Fresh air. While no single SNP could affect a person's reaction to Albuterol, Liggett found that four of the haplotypes did affect response. Depending on which of those four SNP groupings patients carried, doctors could predict whether or not they would respond to the drug. In this study, one third of patients needed an alternative treatment. The study is preliminary but promising for the 17 million people with asthma and for drug makers eager to develop new products that will target those who don't respond to current treatments.

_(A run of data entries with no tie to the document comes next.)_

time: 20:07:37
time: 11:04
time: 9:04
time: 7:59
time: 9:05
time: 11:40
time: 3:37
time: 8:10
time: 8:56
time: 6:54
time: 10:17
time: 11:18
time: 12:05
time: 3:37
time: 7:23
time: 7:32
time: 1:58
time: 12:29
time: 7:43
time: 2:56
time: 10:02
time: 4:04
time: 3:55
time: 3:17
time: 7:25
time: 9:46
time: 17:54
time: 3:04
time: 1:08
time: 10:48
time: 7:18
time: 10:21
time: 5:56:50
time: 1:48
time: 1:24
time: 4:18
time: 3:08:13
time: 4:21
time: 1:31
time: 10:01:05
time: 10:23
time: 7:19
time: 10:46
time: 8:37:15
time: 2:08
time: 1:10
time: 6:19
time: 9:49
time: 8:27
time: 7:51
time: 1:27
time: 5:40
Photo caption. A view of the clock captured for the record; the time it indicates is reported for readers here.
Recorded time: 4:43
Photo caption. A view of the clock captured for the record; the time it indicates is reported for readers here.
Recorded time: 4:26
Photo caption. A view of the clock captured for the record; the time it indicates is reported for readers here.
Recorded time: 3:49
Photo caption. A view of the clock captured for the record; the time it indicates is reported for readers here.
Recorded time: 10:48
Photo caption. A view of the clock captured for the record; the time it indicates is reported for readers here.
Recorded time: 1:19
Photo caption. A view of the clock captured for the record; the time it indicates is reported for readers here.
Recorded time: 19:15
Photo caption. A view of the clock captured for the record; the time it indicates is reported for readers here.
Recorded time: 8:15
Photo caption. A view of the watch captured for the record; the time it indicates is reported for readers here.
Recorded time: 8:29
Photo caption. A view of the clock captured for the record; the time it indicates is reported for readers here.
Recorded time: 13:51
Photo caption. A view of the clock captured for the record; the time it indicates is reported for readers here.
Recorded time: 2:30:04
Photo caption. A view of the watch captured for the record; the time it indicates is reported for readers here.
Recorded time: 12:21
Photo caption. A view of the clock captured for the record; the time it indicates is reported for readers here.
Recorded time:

But before the new field of "pharmacogenomics"–designing drugs to match particular DNA profiles–can truly take off, researchers need to better understand how the many SNPs on the many genes involved in any given disease all interact. There are hundreds of genes involved in diabetes, for example. And given the complexity of even a small stretch of DNA, other common diseases may prove even more difficult to unravel. Last month, scientists at the Sanger Center in Cambridge, England, reported in the journal Nature that they had found 2,730 SNPs on chromosome 22 (one of the body's smallest chromosomes), which has been linked to 35 disorders, including schizophrenia and heart disease.

With so many factors involved, researchers will have to devote serious effort to sorting out the truly significant SNP groupings from mere "noise." When researchers at the Whitehead Institute Center for Genome Research at the Massachusetts Institute of Technology recently followed up on 16 SNPs reportedly linked to diabetes, rigorous studies of thousands of samples were only able to confirm that one of those 16 is truly linked to the illness.

A better map. Most researchers agree, though, that it is just a matter of time until the connections between SNPs and disease become clearer and the true causes of many modern ailments are uncovered. "Right now, we just treat symptoms," says Eric Lander, director of the Whitehead Institute. But the SNP map, Lander says, will explain the genetic underpinnings of illness. In fact, our very definitions of some disorders are likely to change, he says. What is now thought of as one disease, such as multiple sclerosis or breast cancer, could be shown to be three or four distinct ailments, each needing a different treatment. Ultimately, it may be possible to actually correct the genetic spelling errors that underlie cancer or Alzheimer's through a process known as gene repair.

But the era of personalized medicine cannot materialize until more people are willing to have their DNA scanned for links between genetic variation and disease. Now, "no one wants to participate" in DNA studies for fear of losing his privacy, says Arthur Holden, chairman of the SNP Consortium. Last week, Holden announced that he is forming a partnership with IBM to launch First Genetic Trust, a gene bank that will guarantee the privacy of anyone who donates a DNA sample. If authorized, the bank will send the sample to an individual's physician or to a study that could benefit.

Because SNPs are involved not only in illness but in every human trait, many worry that knowledge of SNP variations could be used to discriminate against people or whole groups of people. But Altshuler says that the more DNA he studies, the more amazed he is by how much everyone has in common. "If you take any two people from 100 in an auditorium, they will vary from each other," he says. "But if you then take the other 98 people, they are likely to have the same variations as one of the first two. We quite literally are one big family."